Palmoplantarmelanocytic nevi: dermoscopic and histopathological correlation


  • Mónica Andrea Barengo
  • María Paula Gutiérrez
  • Enrique Valente
  • Alejandro Ruíz Lascano



Introduction. A nevus is defi ned as a circumscribed malformation of the teguments, which may be dysembryoplastic or hereditary, temporary or permanent. Nevi are important given their well-known causal relationship with melanoma, a percentage of which results from preexisting melanocytic nevi. Therefore, it is important to distinguish nevi at risk of undergoing change. Dermoscopy is a non-invasive technique, particularly useful to distinguish pigmented melanocytic lesions, which may be nevi or melanomas, from pigmented non-melanocytic lesions. Palmoplantar skin exhibits special dermoscopic features producing peculiar images.

Objectives. To describe acral dermoscopic patterns, their frequency, and dermoscopic and histopathologic correlation of palmoplantar nevi, and to assess dermoscopic agreement between the researcher and an independent observer.

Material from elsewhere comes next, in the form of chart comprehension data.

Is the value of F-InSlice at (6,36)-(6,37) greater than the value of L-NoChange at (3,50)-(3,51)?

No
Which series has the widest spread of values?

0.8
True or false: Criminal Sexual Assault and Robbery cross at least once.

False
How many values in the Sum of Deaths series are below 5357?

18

Material and Methods. Observational, prospective, cross-sectional and analytical study of patients with clinical diagnosis of palmoplantar melanocytic nevi. The study was conducted at Hospital Privado, Córdoba, from May 2006 through April 2007. Studied variables included age, gender, personal history, skin phototype, location, and dermoscopic and histologic patterns. All patients were observed by the researcher and by an independent observer; dermoscopy and surgery were performed on all nevi.

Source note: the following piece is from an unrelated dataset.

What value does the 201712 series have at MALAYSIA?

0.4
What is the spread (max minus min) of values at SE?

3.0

Results. Eighty three acral melanocytic nevi were detected in 74 skin phototype II patients. Mean age of patients was 32 years. Most frequent dermoscopic pattern was parallel furrow pattern, and most frequent was the compound histologic pattern. Dermoscopic agreement, calculated with Kappa values, was excellent.

Conclusion. The dermoscopic patterns found in our study is consistent with the reviewed literature

(Dermatol Argent 2009; 15(6):420-427).

Key words: nevi of the palms and soles, dermoscopy, histopathology.